What is The Dark Web – And Why Should I Care?

You’re happily humming along on the internet, thinking you’ve got a pretty good understanding.  Navigating your way around Google, Facebook, Amazon, and news sites is easy.  But, did you know that you’re actually only visiting four percent of the internet?

There’s a whole world  hiding beyond these safe surface-level sites, known as the Dark Web, and it’s a much less hospitable place.

What exactly is the Dark Web?

Websites on the Dark Web aren’t found on search engines or via traditional web browsers.  That’s because their location and identity hides through encryption tools such as TOR.

TOR was originally created to protect military communication.  But now it has a much broader utilization for both Dark Web purposes and highly secure communication.  You typically have to access Dark Web sites utilizing TOR.

* [To do]: In the text about the Dark Web, what was TOR originally created to protect?

* [Data extract]:

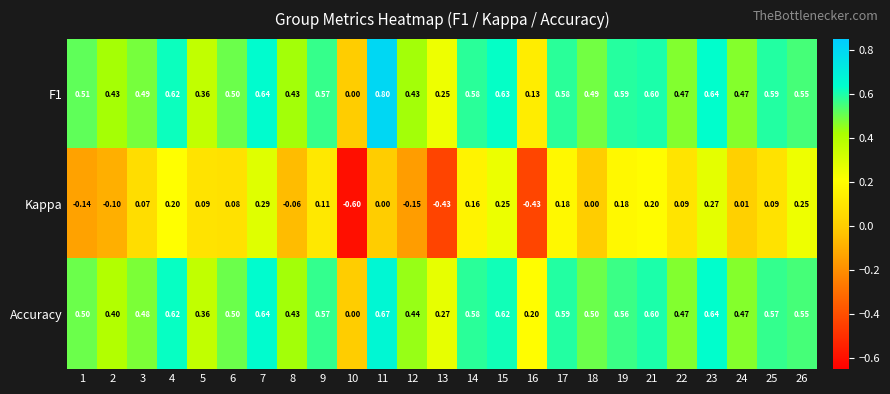

At 25, list the series in order from largest to smallest.

F1, Accuracy, Kappa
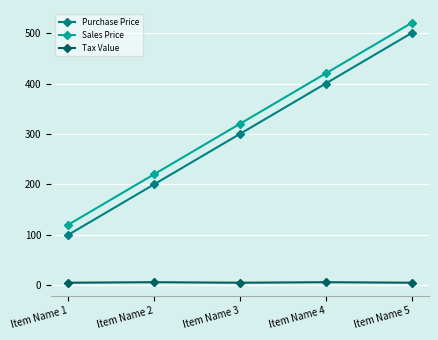

True or false: Purchase Price has more than 2 interior local peaks.

False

* [Solution for this problem]: Military communication.